What of universal jurisdiction you ask? Doesn’t it permit any State to prosecute any act of Piracy on the High Seas? Universal Jurisdiction permits a State to prosecute a suspect for piracy. However, the the substantive provisions must be supplied by that State’s penal code. Jose Luis Jesus, the President of the International Tribunal for the Law of the Sea explains:
The international legal regime on piracy, as codified in articles 100 to 107 of UNCLOS, is, as already mentioned, a jurisdictional regime and, as such, only allows States to arrest pirates, seize their ships and cargo, and bring them to trial in the State’s domestic judicial system. This legal regime is not predicated on the existence of an international criminal substantive law, nor does it contemplate any international judicial means or structure to try pirates.
As it stands now, there is no international court or tribunal that includes in its jurisdiction a mandate to try pirates. Once a State asserts its jurisdiction over pirates and their ship by arresting them, under the international piracy regime, that State is encouraged to try the pirates and dispose of the pirate ship and its cargo in accordance with its own national legislation and judicial system. This means that if the arresting State does not have penal legislation allowing for the punishment of pirates, or if the arresting State does not want to try them in its own territory for political or other convenience, then the legal regime as codified in UNCLOS is of little use.
In this case, the Kenya High Court appears to have determined that there were no substantive provisions of the Kenyan Penal Code which permitted it to prosecute the suspects. Although one might argue the court conflated the issues of jurisdiction and substantive penal law.

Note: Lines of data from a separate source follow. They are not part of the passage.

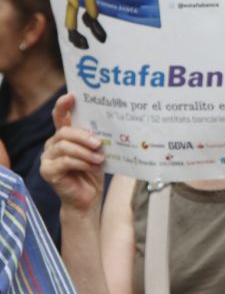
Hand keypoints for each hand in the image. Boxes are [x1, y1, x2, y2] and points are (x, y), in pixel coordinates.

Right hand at [40, 94, 105, 214]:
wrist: (88, 197)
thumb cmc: (94, 171)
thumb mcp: (97, 151)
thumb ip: (96, 138)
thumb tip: (108, 125)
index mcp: (65, 136)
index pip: (60, 117)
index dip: (63, 105)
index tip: (72, 96)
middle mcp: (53, 144)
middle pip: (64, 132)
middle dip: (83, 136)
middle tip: (99, 143)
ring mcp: (48, 158)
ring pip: (64, 147)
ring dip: (85, 152)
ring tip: (99, 158)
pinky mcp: (48, 171)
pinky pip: (64, 161)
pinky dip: (81, 163)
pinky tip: (93, 166)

There also appeared to be a serious error in the manner of enacting the new piracy law. The High Court noted that during the prosecution of the defendants in this case, the statute under which they had been charged was repealed. There was no sunset clause. In other words, when the Parliament repealed the old piracy law, it did not consider what would happen to persons who had already been arrested and charged under the old law. Once the old law was repealed, defendants could not be convicted of an offence which ceased to exist. In addition, they could not be charged afresh with a violation of the new piracy statute for it would be an ex post facto violation. As nations in the region start the process of updating their piracy laws, this provides a cautionary tale.
The final kicker was the High Court decision to order the defendants released and request that the UNHCR repatriate them back to Somalia. The case in currently on appeal.